Très loin des illusions de la France "black, blanc, beur", ils stigmatisent un pays qui les valorise dans le sport mais se garde bien de leur faire de la place à l'Assemblée nationale. "En 2002, on a fait l'erreur de ne pas aller voter et Le Pen s'est retrouvé au deuxième tour. On ne ratera pas la prochaine élection présidentielle", prévient Sofiane, 20 ans, très fier de montrer la page du Parisien où figure son nom parmi les bacheliers de l'année. Un pays qui les incite à consommer, comme les autres. "Mais seulement en crédit, en dix fois sans frais", comme dit l'un d'entre eux. Dans ce contexte, plusieurs disent rêver de quitter la France. Aller au Canada par exemple ou en Grande-Bretagne, deux sociétés jugées plus ouvertes et plus dynamiques.

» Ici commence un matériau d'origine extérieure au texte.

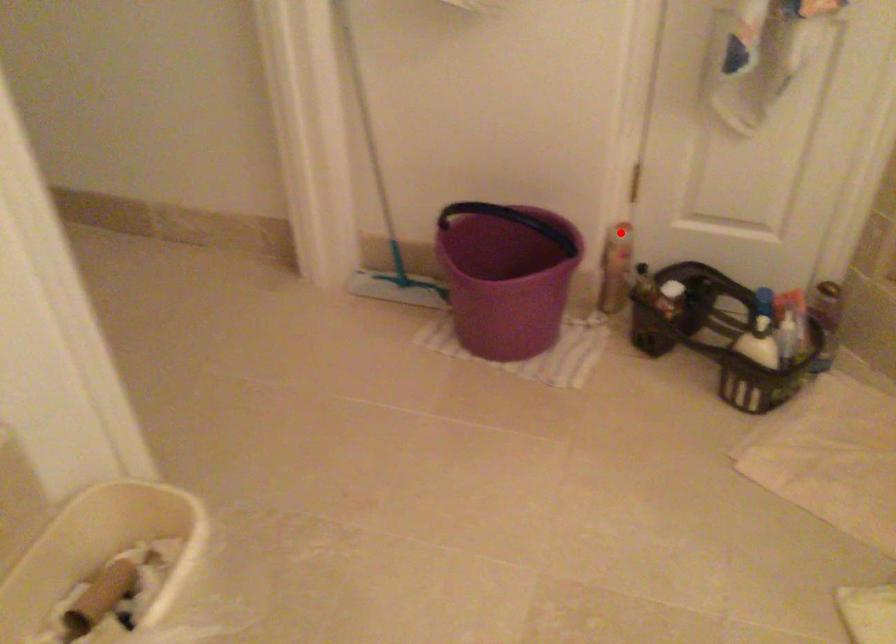
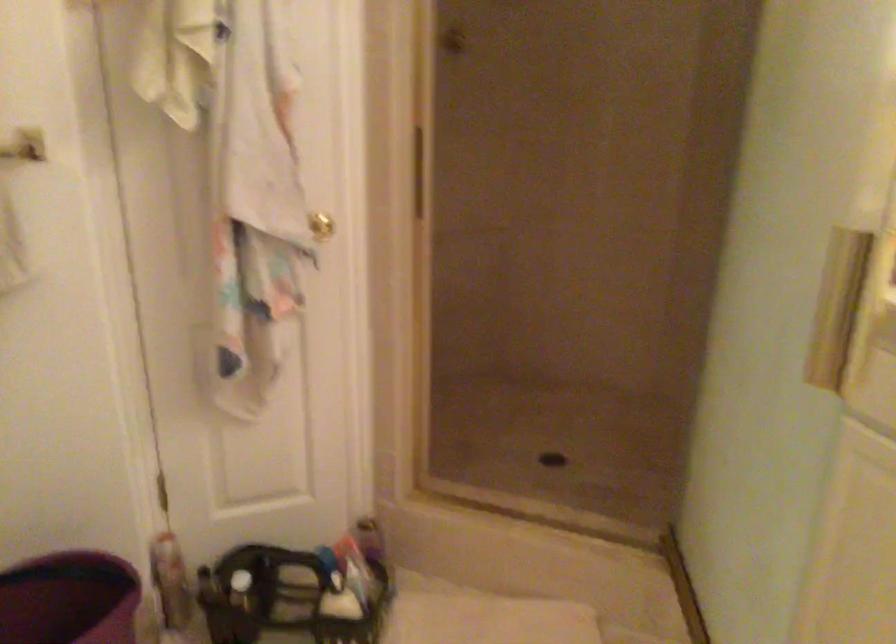
Find the pixel in the second image that matches the highlighted location in the first image.

(165, 545)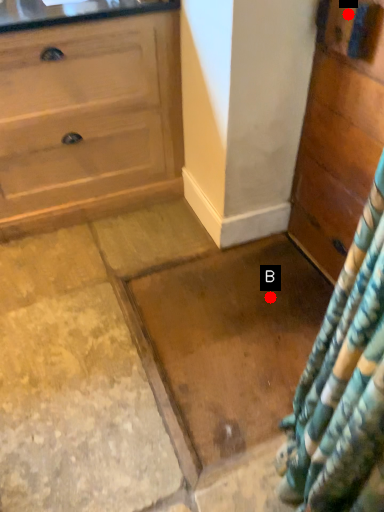
Question: Two points are circled on the image, labeled by A and B beside each circle. Which point is further to the camera?

Choices:
 (A) A is further
 (B) B is further

Answer: (B)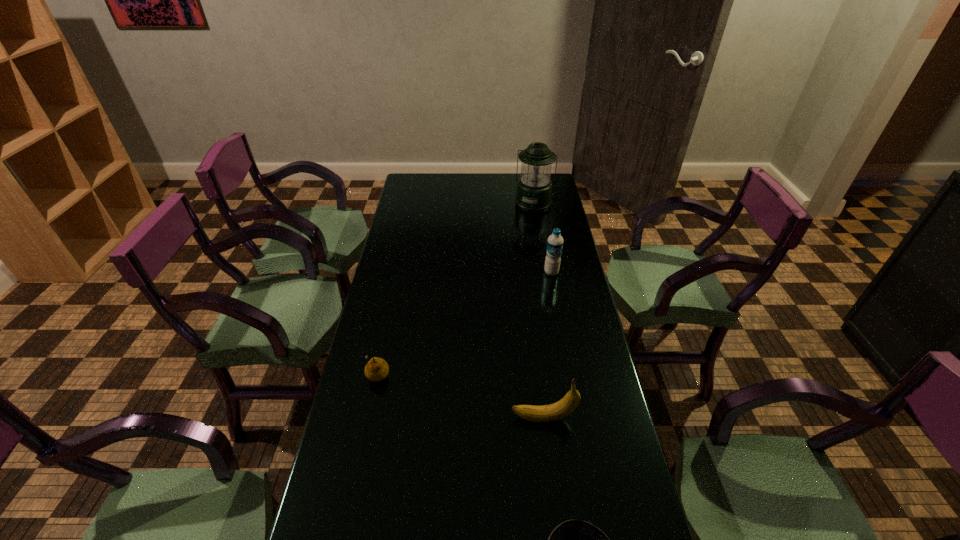
At what (x,y) coordinates should I click in order to perform the action: click on vacant space located 0.190m at the start of the peel on the banana. Please return your answer as a coordinate pair (x, y). Looking at the image, I should click on (443, 418).

The width and height of the screenshot is (960, 540). I want to click on vacant space located 0.370m on the back of the fourth tallest object, so coord(397,283).

I want to click on object present at the far edge, so click(534, 189).

The width and height of the screenshot is (960, 540). I want to click on object that is at the left edge, so click(x=377, y=369).

You are a GUI agent. You are given a task and a screenshot of the screen. Output one action in this format:
    pyautogui.click(x=<x>, y=<y>)
    Task: Click on the lantern positioned at the right edge
    
    Given the screenshot: What is the action you would take?
    (x=534, y=189)

This screenshot has width=960, height=540. In order to click on water bottle positioned at the right edge in this screenshot , I will do `click(555, 241)`.

Find the location of a particular element. The width and height of the screenshot is (960, 540). banana at the right edge is located at coordinates (562, 408).

Find the location of a particular element. The image size is (960, 540). object positioned at the far right corner is located at coordinates (534, 189).

Locate an element on the screen. The width and height of the screenshot is (960, 540). blank space at the left edge of the desktop is located at coordinates (392, 423).

The image size is (960, 540). In order to click on vacant area at the right edge in this screenshot , I will do `click(564, 316)`.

Ce désir de fuite ne signifie pas qu'il n'y ait plus d'espoir. Les émeutes, disent-ils, ont eu le mérite de rappeler l'existence des banlieues. Le football, ajoutent-ils, permet de montrer que les "racailles" sont utiles au pays. Reste le chômage, qui continue de noyer les cités sous la pauvreté. Et des rapports avec la police toujours aussi désastreux, où chacun se toise - la veille encore, une voiture a été incendiée à 50 mètres de là.

Badir pense savoir comment agir : "Tout ça, c'est la faute de l'Etat qui a enlevé l'autorité aux parents. Un gamin, aujourd'hui, il a plus peur des flics que de son père parce que les claques ont été interdites. Redonnez l'autorité, une vraie autorité, aux parents et ça ira mieux", conclut le jeune homme. Qui plébiscite l'idée popularisée par Ségolène Royal de faire appel à l'armée pour redonner de la discipline : "La prison ne fait plus peur à personne. A l'armée, tu te lèves à 4 heures et tu fermes ta gueule."